Start at the line in the entries below that contains "photomicrograph displays staining", stop at the line that contains "cytoplasmic/membranous positivity for", and output exactly the lines in that span, both ends included.

-- The data follows --

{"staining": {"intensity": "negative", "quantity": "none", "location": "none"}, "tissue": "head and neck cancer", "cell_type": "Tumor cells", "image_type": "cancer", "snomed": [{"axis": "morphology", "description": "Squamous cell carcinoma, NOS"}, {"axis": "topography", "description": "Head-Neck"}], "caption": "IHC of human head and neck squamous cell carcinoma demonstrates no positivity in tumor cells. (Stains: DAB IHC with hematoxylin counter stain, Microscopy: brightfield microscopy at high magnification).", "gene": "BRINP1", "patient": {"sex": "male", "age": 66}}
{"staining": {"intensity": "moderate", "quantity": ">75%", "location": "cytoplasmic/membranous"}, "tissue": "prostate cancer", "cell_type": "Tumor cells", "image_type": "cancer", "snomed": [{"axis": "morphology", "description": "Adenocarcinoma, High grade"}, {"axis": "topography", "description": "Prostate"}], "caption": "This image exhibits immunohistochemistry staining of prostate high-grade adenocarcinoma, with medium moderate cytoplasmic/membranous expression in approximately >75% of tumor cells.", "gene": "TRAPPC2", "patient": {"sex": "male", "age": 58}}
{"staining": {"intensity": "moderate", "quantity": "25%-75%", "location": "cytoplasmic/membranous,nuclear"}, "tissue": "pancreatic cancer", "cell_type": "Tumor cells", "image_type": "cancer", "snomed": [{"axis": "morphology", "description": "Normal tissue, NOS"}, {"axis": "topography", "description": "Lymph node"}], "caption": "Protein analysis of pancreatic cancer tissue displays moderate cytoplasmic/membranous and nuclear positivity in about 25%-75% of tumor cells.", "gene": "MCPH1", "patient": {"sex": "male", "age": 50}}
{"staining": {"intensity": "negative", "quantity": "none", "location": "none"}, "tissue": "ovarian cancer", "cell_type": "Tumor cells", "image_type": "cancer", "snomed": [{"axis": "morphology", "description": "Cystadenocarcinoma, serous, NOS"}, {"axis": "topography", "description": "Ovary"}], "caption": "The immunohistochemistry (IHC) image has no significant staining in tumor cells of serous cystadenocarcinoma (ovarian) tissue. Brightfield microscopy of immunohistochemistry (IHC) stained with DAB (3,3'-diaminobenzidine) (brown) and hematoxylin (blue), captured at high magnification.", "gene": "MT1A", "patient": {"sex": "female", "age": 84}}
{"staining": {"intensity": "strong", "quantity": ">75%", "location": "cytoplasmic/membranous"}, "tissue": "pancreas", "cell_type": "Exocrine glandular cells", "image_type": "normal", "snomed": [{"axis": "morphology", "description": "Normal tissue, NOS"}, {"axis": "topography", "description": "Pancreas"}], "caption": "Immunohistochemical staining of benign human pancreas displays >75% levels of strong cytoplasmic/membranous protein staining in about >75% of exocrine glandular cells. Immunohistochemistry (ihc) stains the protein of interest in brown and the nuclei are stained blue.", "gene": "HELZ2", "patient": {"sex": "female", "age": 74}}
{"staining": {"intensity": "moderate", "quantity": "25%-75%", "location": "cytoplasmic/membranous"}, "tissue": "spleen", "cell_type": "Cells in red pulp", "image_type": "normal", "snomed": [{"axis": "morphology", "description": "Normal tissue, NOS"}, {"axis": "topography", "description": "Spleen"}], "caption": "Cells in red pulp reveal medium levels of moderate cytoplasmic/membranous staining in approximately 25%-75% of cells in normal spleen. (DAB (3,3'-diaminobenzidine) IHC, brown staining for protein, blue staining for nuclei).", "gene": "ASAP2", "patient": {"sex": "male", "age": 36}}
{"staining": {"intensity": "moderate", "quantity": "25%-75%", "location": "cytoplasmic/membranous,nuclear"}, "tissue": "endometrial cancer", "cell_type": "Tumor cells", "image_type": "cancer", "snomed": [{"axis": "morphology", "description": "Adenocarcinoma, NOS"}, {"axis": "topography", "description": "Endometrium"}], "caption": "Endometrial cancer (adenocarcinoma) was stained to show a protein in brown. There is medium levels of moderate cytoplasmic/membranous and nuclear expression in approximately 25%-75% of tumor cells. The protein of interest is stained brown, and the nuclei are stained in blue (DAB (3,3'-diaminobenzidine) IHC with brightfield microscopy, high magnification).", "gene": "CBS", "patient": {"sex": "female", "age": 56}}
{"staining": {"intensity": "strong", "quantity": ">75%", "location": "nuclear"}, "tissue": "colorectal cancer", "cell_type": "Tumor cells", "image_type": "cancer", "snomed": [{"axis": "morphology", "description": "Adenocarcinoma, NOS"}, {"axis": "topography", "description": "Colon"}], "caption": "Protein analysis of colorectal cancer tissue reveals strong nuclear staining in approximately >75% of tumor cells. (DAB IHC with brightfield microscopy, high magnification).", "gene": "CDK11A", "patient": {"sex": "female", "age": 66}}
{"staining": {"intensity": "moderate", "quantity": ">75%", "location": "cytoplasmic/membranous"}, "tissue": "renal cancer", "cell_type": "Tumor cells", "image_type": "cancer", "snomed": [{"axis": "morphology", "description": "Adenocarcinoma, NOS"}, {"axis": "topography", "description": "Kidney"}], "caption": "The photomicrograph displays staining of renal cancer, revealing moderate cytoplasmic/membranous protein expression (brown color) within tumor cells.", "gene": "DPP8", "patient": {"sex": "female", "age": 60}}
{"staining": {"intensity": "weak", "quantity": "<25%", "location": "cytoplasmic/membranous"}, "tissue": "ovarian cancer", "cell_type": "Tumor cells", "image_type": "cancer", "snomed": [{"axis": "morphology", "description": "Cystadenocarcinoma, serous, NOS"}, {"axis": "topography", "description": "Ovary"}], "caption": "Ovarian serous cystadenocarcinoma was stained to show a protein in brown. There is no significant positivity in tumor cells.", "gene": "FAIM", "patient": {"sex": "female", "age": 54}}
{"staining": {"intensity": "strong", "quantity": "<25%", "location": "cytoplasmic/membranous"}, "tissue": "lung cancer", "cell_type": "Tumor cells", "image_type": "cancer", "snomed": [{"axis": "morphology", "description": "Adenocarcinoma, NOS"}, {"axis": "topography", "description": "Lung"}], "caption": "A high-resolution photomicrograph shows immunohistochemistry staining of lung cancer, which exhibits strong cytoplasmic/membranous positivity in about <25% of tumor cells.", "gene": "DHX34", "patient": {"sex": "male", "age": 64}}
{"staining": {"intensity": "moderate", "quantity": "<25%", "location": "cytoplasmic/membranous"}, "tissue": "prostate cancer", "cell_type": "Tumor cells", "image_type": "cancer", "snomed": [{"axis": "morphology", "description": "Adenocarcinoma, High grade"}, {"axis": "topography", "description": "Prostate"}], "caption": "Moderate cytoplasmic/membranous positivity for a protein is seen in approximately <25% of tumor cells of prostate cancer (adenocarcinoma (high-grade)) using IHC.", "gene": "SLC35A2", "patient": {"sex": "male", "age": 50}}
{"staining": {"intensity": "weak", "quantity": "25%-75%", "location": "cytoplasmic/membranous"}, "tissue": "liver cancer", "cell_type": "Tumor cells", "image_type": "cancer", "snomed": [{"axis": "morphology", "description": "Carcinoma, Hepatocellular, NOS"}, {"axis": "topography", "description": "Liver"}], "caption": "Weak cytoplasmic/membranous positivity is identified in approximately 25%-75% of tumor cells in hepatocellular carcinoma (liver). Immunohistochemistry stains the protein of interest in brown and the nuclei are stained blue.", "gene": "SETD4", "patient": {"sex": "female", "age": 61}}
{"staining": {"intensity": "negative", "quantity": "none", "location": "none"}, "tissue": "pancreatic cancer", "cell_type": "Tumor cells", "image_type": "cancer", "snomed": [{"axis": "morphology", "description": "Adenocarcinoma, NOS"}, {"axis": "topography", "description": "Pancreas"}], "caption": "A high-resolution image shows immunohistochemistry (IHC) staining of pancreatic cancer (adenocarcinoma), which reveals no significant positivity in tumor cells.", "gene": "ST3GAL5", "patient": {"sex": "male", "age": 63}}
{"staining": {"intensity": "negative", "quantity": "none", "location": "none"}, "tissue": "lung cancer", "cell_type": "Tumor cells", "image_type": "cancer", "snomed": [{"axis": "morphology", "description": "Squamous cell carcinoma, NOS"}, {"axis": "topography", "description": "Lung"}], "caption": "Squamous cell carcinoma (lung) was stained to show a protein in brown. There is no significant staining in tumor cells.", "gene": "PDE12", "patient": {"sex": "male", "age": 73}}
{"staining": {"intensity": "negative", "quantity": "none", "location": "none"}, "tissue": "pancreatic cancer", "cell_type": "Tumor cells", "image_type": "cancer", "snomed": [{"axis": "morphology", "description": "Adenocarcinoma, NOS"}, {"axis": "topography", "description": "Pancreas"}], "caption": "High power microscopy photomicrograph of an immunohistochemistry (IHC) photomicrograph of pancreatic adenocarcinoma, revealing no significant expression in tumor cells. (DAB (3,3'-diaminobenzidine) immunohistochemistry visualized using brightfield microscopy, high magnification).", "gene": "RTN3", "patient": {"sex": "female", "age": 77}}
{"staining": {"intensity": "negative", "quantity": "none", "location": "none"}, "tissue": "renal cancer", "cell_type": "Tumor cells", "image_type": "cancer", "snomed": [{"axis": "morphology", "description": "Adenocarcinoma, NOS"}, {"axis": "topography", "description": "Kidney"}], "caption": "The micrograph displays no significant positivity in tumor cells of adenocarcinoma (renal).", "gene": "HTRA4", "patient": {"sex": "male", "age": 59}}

-- The data concluded --

- _Answer section_
{"staining": {"intensity": "moderate", "quantity": ">75%", "location": "cytoplasmic/membranous"}, "tissue": "renal cancer", "cell_type": "Tumor cells", "image_type": "cancer", "snomed": [{"axis": "morphology", "description": "Adenocarcinoma, NOS"}, {"axis": "topography", "description": "Kidney"}], "caption": "The photomicrograph displays staining of renal cancer, revealing moderate cytoplasmic/membranous protein expression (brown color) within tumor cells.", "gene": "DPP8", "patient": {"sex": "female", "age": 60}}
{"staining": {"intensity": "weak", "quantity": "<25%", "location": "cytoplasmic/membranous"}, "tissue": "ovarian cancer", "cell_type": "Tumor cells", "image_type": "cancer", "snomed": [{"axis": "morphology", "description": "Cystadenocarcinoma, serous, NOS"}, {"axis": "topography", "description": "Ovary"}], "caption": "Ovarian serous cystadenocarcinoma was stained to show a protein in brown. There is no significant positivity in tumor cells.", "gene": "FAIM", "patient": {"sex": "female", "age": 54}}
{"staining": {"intensity": "strong", "quantity": "<25%", "location": "cytoplasmic/membranous"}, "tissue": "lung cancer", "cell_type": "Tumor cells", "image_type": "cancer", "snomed": [{"axis": "morphology", "description": "Adenocarcinoma, NOS"}, {"axis": "topography", "description": "Lung"}], "caption": "A high-resolution photomicrograph shows immunohistochemistry staining of lung cancer, which exhibits strong cytoplasmic/membranous positivity in about <25% of tumor cells.", "gene": "DHX34", "patient": {"sex": "male", "age": 64}}
{"staining": {"intensity": "moderate", "quantity": "<25%", "location": "cytoplasmic/membranous"}, "tissue": "prostate cancer", "cell_type": "Tumor cells", "image_type": "cancer", "snomed": [{"axis": "morphology", "description": "Adenocarcinoma, High grade"}, {"axis": "topography", "description": "Prostate"}], "caption": "Moderate cytoplasmic/membranous positivity for a protein is seen in approximately <25% of tumor cells of prostate cancer (adenocarcinoma (high-grade)) using IHC.", "gene": "SLC35A2", "patient": {"sex": "male", "age": 50}}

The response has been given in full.